Donnerstag, 14.02.2008

Entscheidung aus Gewissensgründen

China bedauert Rückzug von Spielberg

Peking - China bedauert den Rückzug von Hollywood-Regisseur Steven Spielberg als künstlerischer Berater der Olympischen Spiele in Peking.

Olympia, Spielberg
© DPA

Der Sprecher des Außenministeriums, Liu Jianchao, wies vor Journalisten in Peking Kritik an der chinesischen Sudan-Politik zurück, mit der der Oscarpreisträger seinen Rückzug von einer Mitarbeit bei der Eröffnungszeremonie diesen Sommer begründet hatte.

Der Sprecher sprach von einer "konstruktiven Rolle" und "unermüdlichen Bemühungen" Chinas zur Lösung der humanitären Krise in der westsudanesischen Krisenregion Darfur, für die Peking viel Lob der internationalen Gemeinschaft erhalten habe.

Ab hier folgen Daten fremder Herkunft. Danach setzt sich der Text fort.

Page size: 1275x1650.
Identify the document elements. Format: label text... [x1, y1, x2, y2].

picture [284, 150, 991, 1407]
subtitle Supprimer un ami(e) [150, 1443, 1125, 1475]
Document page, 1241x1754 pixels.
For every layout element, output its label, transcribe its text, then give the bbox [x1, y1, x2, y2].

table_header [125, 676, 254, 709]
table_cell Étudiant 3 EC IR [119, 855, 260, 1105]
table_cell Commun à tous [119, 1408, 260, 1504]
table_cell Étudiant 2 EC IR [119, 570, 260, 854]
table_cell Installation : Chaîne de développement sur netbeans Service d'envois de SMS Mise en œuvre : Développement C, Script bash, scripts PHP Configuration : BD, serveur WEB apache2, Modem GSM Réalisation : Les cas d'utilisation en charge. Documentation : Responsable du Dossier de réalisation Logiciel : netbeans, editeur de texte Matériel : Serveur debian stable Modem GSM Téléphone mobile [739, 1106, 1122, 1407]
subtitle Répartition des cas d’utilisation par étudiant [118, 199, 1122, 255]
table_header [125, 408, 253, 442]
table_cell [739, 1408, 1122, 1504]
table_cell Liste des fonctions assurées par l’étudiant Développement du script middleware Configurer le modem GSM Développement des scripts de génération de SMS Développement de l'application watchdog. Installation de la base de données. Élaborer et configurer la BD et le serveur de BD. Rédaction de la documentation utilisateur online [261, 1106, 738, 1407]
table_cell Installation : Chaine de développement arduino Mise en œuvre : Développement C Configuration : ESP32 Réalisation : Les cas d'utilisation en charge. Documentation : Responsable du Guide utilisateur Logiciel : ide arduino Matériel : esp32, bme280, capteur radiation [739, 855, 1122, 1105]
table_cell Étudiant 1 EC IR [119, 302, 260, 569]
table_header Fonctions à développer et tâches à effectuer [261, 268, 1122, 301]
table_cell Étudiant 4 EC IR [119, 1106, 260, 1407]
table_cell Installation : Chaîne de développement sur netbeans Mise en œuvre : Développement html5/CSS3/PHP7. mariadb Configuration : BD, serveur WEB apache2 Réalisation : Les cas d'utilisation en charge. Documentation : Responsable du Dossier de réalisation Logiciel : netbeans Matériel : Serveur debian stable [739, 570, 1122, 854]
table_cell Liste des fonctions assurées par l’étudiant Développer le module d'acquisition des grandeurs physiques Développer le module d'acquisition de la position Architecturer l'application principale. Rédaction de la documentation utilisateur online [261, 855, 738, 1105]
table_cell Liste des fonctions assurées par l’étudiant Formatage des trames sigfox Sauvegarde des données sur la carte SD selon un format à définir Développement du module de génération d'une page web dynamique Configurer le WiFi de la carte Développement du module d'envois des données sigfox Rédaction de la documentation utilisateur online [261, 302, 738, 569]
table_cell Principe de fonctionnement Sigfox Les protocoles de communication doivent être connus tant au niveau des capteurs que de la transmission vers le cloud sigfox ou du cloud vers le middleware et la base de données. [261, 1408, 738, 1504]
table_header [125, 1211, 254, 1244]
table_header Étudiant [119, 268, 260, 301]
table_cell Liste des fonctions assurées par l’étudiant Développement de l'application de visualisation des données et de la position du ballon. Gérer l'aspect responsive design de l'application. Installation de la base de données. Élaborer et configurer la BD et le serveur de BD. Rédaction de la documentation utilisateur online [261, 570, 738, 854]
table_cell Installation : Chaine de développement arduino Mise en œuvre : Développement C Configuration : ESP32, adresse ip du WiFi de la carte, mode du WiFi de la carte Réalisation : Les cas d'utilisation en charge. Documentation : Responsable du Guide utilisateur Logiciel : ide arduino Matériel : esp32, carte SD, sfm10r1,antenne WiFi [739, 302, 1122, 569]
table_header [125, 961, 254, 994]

Spielberg habe die chinesische Regierung wegen ihrer engen Beziehungen zum Sudan wiederholt aufgefordert, sich für Stabilität und Sicherheit in der westsudanesischen Krisenregion Darfur einzusetzen, hieß es in einer Erklärung des Oscar-Preisträgers. Es seien aber nur kleine Fortschritte erzielt worden. Die Lage habe sich weiter verschlimmert. Die Gewalt nehme zu.

Verbrechen an der Menschlichkeit 

"Angesichts dessen erlaubt es mein Gewissen nicht, wie gewohnt weiterzumachen", hatte Spielberg mitgeteilt. "Zu diesem Zeitpunkt sollte meine Zeit und Energie nicht für olympische Zeremonien aufgewendet werden, sondern dafür, alles zu tun, was ich kann, um die unbeschreiblichen Verbrechen gegen die Menschlichkeit zu beenden, die weiter in Darfur begangen werden." Die sudanesische Regierung trage die Hauptverantwortung, aber die internationale Gemeinschaft, insbesondere China, sollte mehr tun, um das Leiden dort zu beenden.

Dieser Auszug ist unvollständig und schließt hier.